> _Set problem_:
Copy each of the entries below line for line, keeping every character unchanged.

-- START --

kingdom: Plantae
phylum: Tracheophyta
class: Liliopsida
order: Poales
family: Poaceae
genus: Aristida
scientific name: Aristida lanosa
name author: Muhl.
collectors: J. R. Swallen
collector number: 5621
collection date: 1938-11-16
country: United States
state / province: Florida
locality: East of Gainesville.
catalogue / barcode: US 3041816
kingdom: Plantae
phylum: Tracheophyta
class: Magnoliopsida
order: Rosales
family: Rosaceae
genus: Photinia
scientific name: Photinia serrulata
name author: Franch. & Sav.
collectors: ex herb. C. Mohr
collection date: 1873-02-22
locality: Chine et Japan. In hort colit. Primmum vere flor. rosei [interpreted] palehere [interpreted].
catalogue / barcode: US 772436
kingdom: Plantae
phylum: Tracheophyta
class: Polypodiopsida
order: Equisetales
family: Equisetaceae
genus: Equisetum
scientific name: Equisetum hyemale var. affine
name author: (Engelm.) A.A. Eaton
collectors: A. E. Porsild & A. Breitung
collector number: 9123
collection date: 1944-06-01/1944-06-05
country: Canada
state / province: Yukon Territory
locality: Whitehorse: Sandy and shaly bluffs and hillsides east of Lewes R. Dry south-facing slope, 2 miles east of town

-- END --

> _Answer to this task_:
kingdom: Plantae
phylum: Tracheophyta
class: Liliopsida
order: Poales
family: Poaceae
genus: Aristida
scientific name: Aristida lanosa
name author: Muhl.
collectors: J. R. Swallen
collector number: 5621
collection date: 1938-11-16
country: United States
state / province: Florida
locality: East of Gainesville.
catalogue / barcode: US 3041816
kingdom: Plantae
phylum: Tracheophyta
class: Magnoliopsida
order: Rosales
family: Rosaceae
genus: Photinia
scientific name: Photinia serrulata
name author: Franch. & Sav.
collectors: ex herb. C. Mohr
collection date: 1873-02-22
locality: Chine et Japan. In hort colit. Primmum vere flor. rosei [interpreted] palehere [interpreted].
catalogue / barcode: US 772436
kingdom: Plantae
phylum: Tracheophyta
class: Polypodiopsida
order: Equisetales
family: Equisetaceae
genus: Equisetum
scientific name: Equisetum hyemale var. affine
name author: (Engelm.) A.A. Eaton
collectors: A. E. Porsild & A. Breitung
collector number: 9123
collection date: 1944-06-01/1944-06-05
country: Canada
state / province: Yukon Territory
locality: Whitehorse: Sandy and shaly bluffs and hillsides east of Lewes R. Dry south-facing slope, 2 miles east of town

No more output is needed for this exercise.